21 July 2019, MVT 22:02
(FILES) In this file photograph taken on November 30, 2012, a Cambodian doctor (R) offers Anti Retro Viral (ARV) drugs to a woman (L) who is living with HIV, at the Khmer-Soviet Friendship hospital in Phnom Penh. - HIV-related deaths last year fell to around 770,000 -- some 33 percent lower than in 2010 -- the United Nations said July 15, 2019, but warned that global efforts to eradicate the disease were stalling as funding dries up. An estimated 37.9 million people now live with HIV -- a record 23.3 million of those have access to some antiretroviral therapy (ART), UNAIDS said in its annual report. (Photo by TANG CHHIN Sothy / AFP)
21 July 2019, MVT 22:02

The spread of HIV as a serious aspect of Latin America's migration crisis -- whether through Venezuelans forced to emigrate to obtain medicine or Central American migrants unaware they carry the virus -- will be a focus of the world AIDS conference opening Sunday in Mexico City.

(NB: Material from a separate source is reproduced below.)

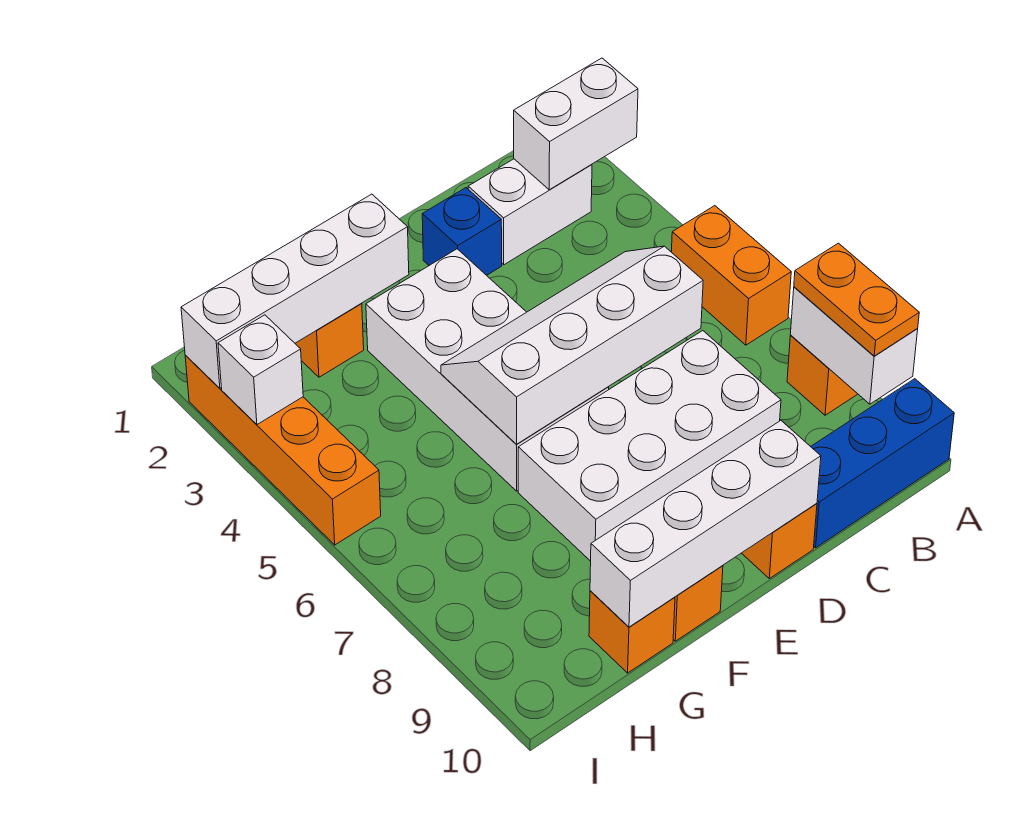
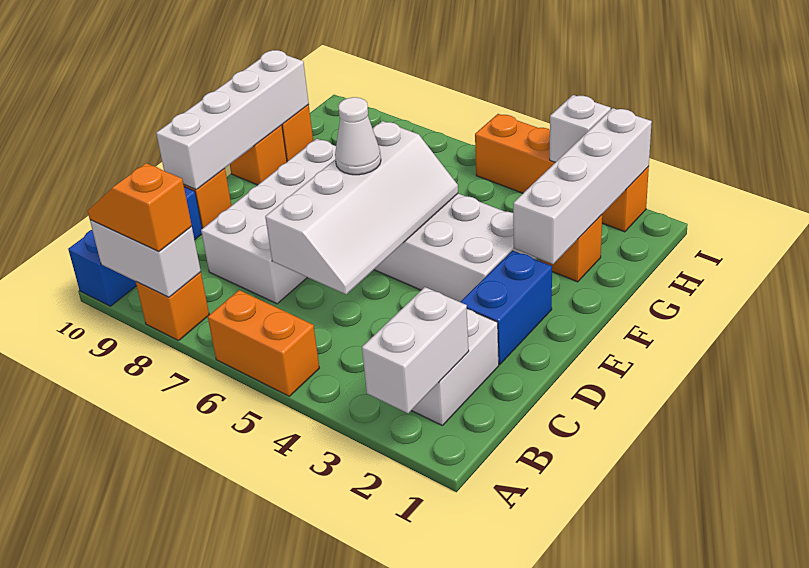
orange plate A8:A9 level 3 -> orange slope A8:A9 level 3 top 8
blue brick D2 level 1 -> blue brick D2:E2 level 1
none -> white cone E6 level 3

Some 6,000 scientists, physicians, activists and government officials are due to learn about the latest in treatments and research and discuss the human and social costs of AIDS and HIV.

At present, no program focuses on Latin America's HIV-infected migrants, said Brenda Crabtree, a Mexican physician and AIDS specialist who is co-chairperson of the conference.

Ahead of the conference, organizers took early-arriving participants to a clinic in Iztapalapa, one of Mexico City's poorest and most dangerous neighborhoods.

The Condesa Clinic welcomes patients from any country, without inquiring about their legal status, and provides free care.

While some parts of the Mexican public health system demand that a patient's papers be in order, the Condesa clinic aims to be a "sanctuary" for migrants, Crabtree said.

In Venezuela, some 120,000 people live with HIV/AIDS and need retroviral medicines, but nearly 80,000 are currently unable to obtain those drugs, she added.

About one in four foreign patients at Condesa is Venezuelan; 16 percent are Colombian; and another 16 percent come from Central American countries, clinic director Florentino Badial said.

There are also growing numbers of Haitians and Cubans.

Most of the Venezuelans and Colombians arrived legally in Mexico in search of work; most of the Central Americans are undocumented.

The Central Americans, generally less well educated, "are afraid," said Luis Manuel Arellano, a clinic employee. "But we treat them like we would any Mexican."

When a caravan brought thousands of migrants to Mexico in November, the clinic offered free testing and found six undetected cases of HIV, which were then treated.

"Migrants are not abandoned," Arellano said. "We take care of their health."

Carlos Gamez, a 32-year-old Cuban, arrived in Mexico in 2017, having just been diagnosed with HIV. He was able to find drugs at the clinic.

"If I had had to pay, it would not have been possible," he said.